La ragazza chiuse gli occhi e lentamente si piegò sulla gamba sinistra, tenendo la destra stesa in avanti. Arrivata rasente il pavimento si accoccolò su se stessa, le braccia tese di fronte a sé, e rimase lì ferma, contando fino a otto. Poi sollevatasi leggermente ripeté l’esercizio, invertendo la posizione delle gambe. Giovanni aprì la porta della stanza e, vedendola così rannicchiata, disse, scuotendo la testa: «Non so come fai a rimanere così accucciata!»

 

 

«E’ più comodo di quanto sembri» gli rispose Emma, senza aprire gli occhi.

«Sì, se sei un trampoliere!»

La ragazza rise, alzandosi.

«Erano loro al telefono?»

 

 

Giovanni era sempre così premuroso con lei; lo conosceva da quando era un bambino e sapeva che poteva fidarsi ciecamente di lui.

 

 

«No»

«Meglio così» si lasciò sfuggire il ragazzo.

 

 

«Scusa?!»

Emma lo fissò allibita per un attimo. Che cosa significava quell’ultimo commento? Non sapeva quanto lei ci tenesse a quel lavoro?

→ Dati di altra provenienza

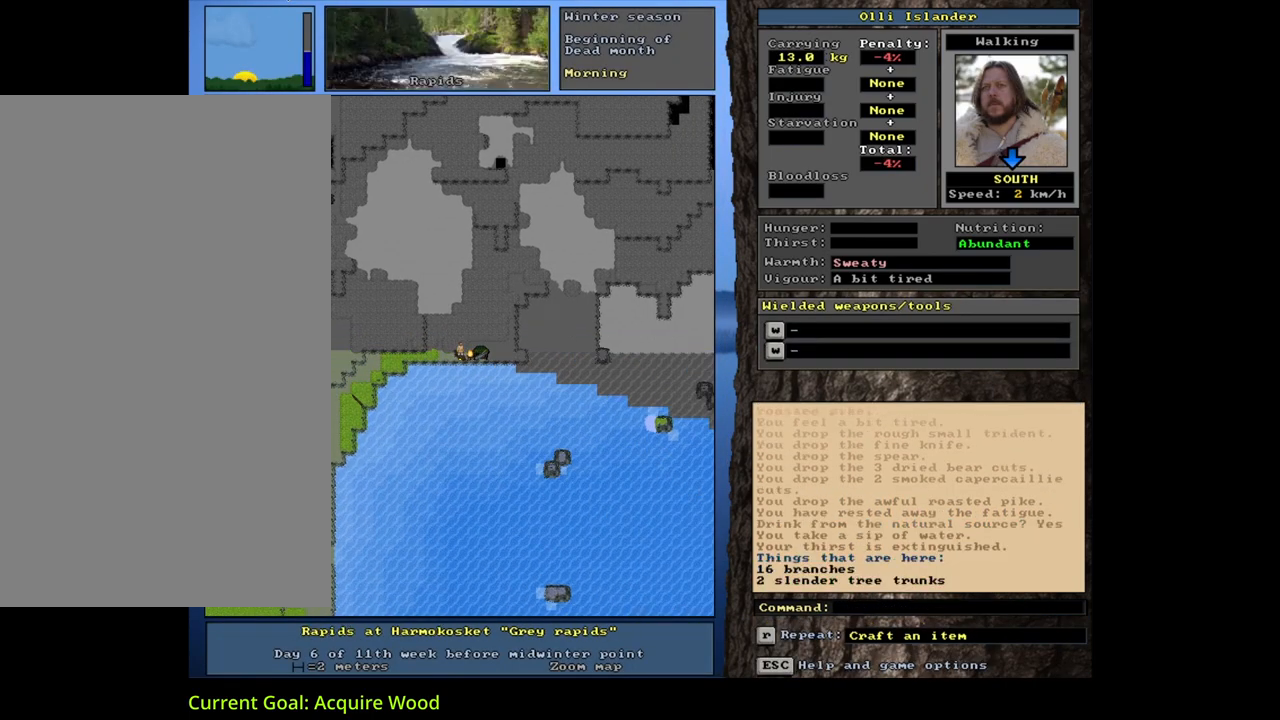
{"keys": [], "mouse": [], "events": []}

«E’ che se ti prendono sarai costretta a trasferirti...» iniziò Giovanni, mentre le sue guance si coloravano leggermente.

 

 

«Ci sono miliardi di motivi che potrebbero portarmi lontano da qui» disse Emma, sovra pensiero «molti dei quali non altrettanto positivi».

«Però potresti rimanere qui con ... noi!»

 

 

La ragazza rivolse lo sguardo su di lui e sorrise.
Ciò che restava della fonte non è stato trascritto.